Com o passar do tempo algumas pessoas ficam doces, algumas, não a maioria - a maioria, como acontece com o leite, azeda. Ficaram doces o poeta Mario Quintana, minha nona Iza, o geógrafo Milton Santos...  É surpreendente como a doçura ganha pouco a pouco algumas pessoas, até transbordar. Cada vez que vejo e ouço Paulo Venturelli sinto isso. E fico bobo de ver como o inspirado, o inconformado, o outrora intempestivo amigo foi se enchendo de doçura, sem que com isso ficasse comprometido um tico de sua inspiração, sem perder nada de seu inconformismo crítico, sem que seus arroubos barroco-diluvianos deixassem de nos inundar com um mar de vigor. Mesmo quando põe o dedo na ferida -  quantas vezes ouvi dele essa expressão! - o Venturelli de hoje não consegue disfarçar nos olhos o doce que lhe vai dentro. É desse híbrido que sua literatura se alimenta cada vez mais. Veja o título desse livro: Admirável Ovo Novo, vai nele três vezes a ênfase positiva que o autor sempre pôs em tudo o que escreve, e vai doçura dirigida à criança que nunca morreu em nós.
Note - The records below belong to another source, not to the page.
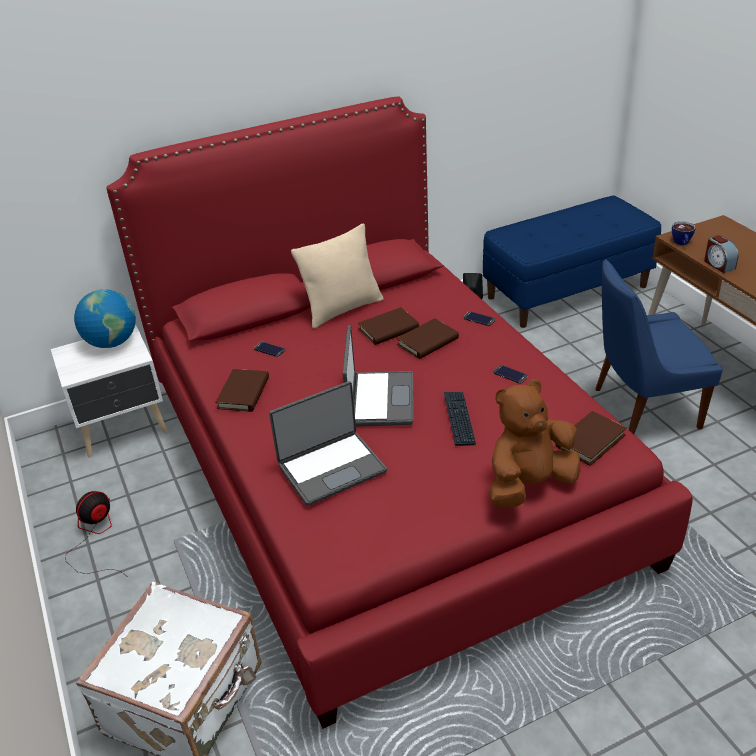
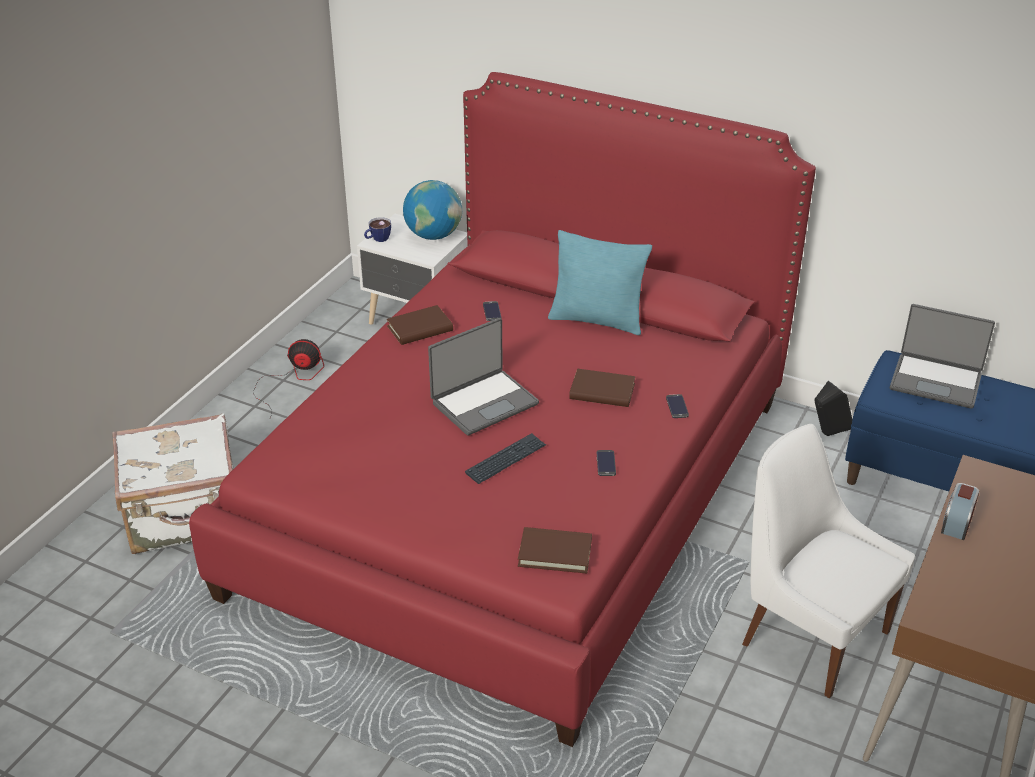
camera: 50 degrees right, 0 degrees up
(331, 468) = (369, 418): laptop -> laptop (936, 381)
(342, 309) = (597, 320): beige pillow -> turquoise pillow
(388, 329) = (596, 360): brown book -> none
(529, 484) = (455, 538): brown plush toy -> none
(642, 409) = (810, 635): blue chair -> white chair
(682, 243) = (970, 480): cup -> cup (377, 239)

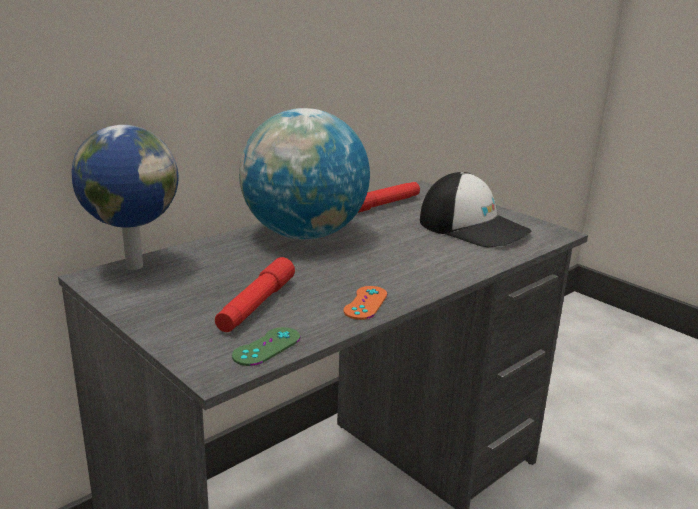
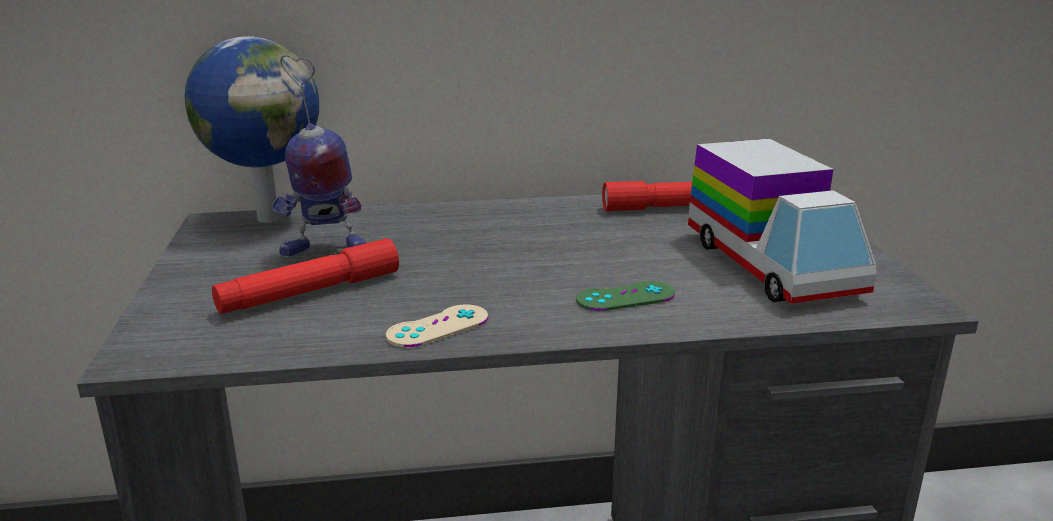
camera: 35 degrees right, 0 degrees up
(216, 278) = (323, 250): none -> toy robot
(266, 347) = (235, 344): green game controller -> green game controller (625, 297)
(304, 235) = (506, 224): globe -> none
(365, 303) = (438, 326): orange game controller -> beige game controller
(473, 227) = (770, 264): cap -> toy truck

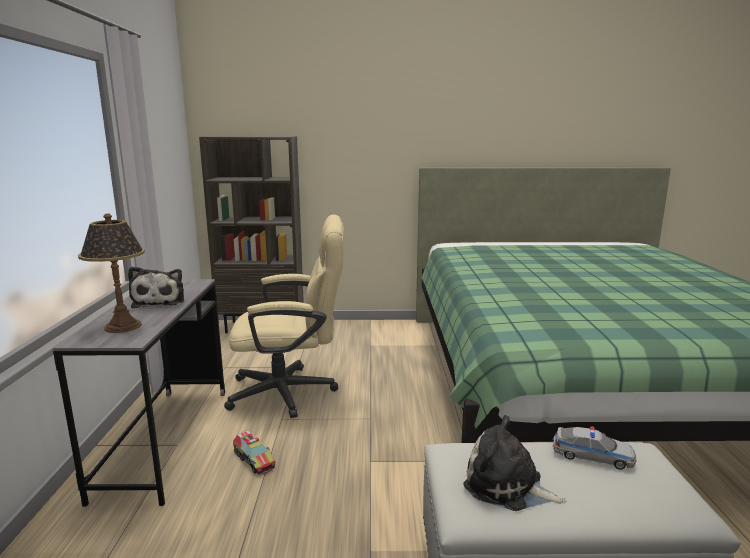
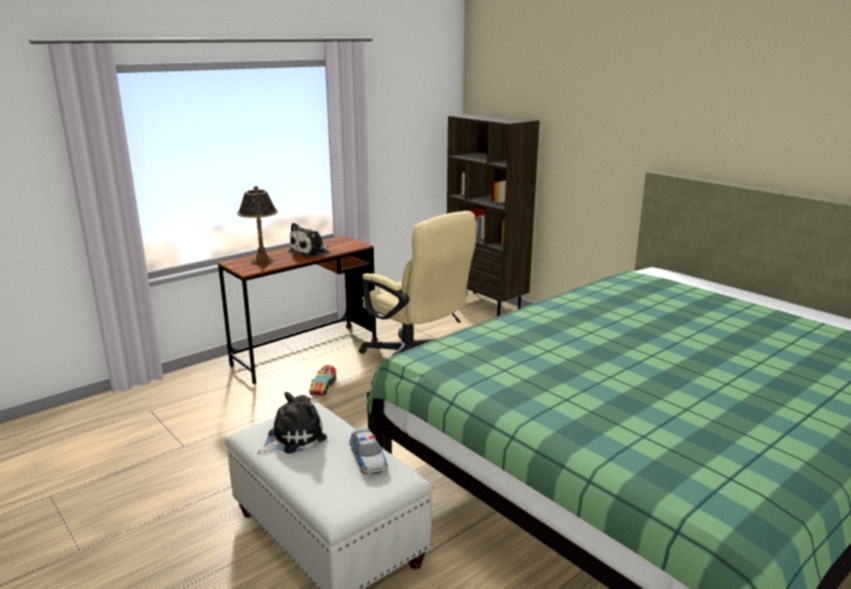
camera: 50 degrees right, 5 degrees up
(166, 440) = (305, 353): grey desk -> brown desk
(507, 486) = (293, 438): plush toy -> plush toy turned 60 degrees clockwise

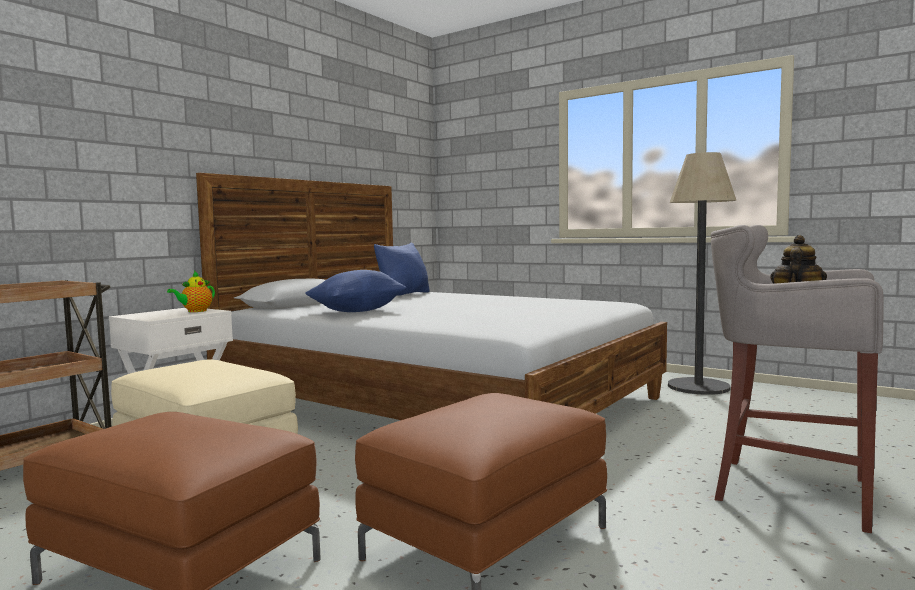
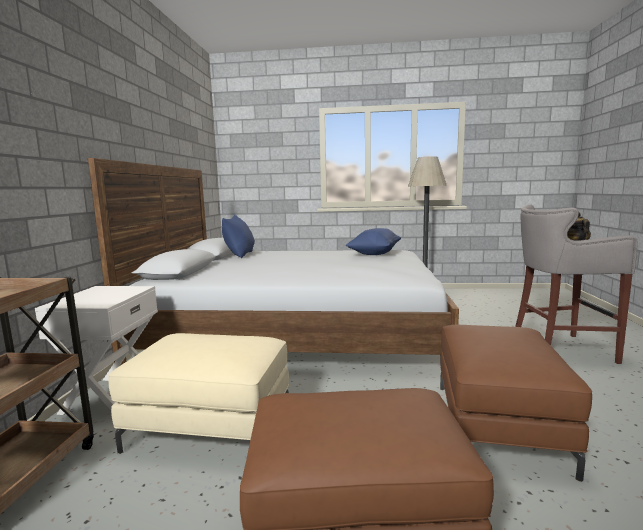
camera: 30 degrees left, 5 degrees up
(195, 311) = (120, 290): teapot -> none
(357, 311) = (257, 274): blue pillow -> blue pillow (374, 254)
quarta-feira, 2 de maio de 2012

Eugenio Montale / 3


O SABIÁ


O sabiá canta no chão, não em árvore,
foi o que andou dizendo um poeta sem asas,
e decretou o fim de todo vegetal.
Há quem não cante nos ares nem por terra
e ignoro se é pássaro, homem ou outro animal.
Vivo ou morto, hoje está reduzido à borra
do zero. E já é demais pelo nada que vale.



IL SABIÀ


Il sabià canta a terra, non sugli alberi
così disse una volta un poeta senz’ali,
e anticipò la fine di ogni vegetale.
Esiste poi chi non canta né sopra né sotto
e ignoro se è uccello o uomo o altro animale.
Esiste, forse esiteva, oggi è ridotto
a nulla o quasi. È già troppo per quel che vale.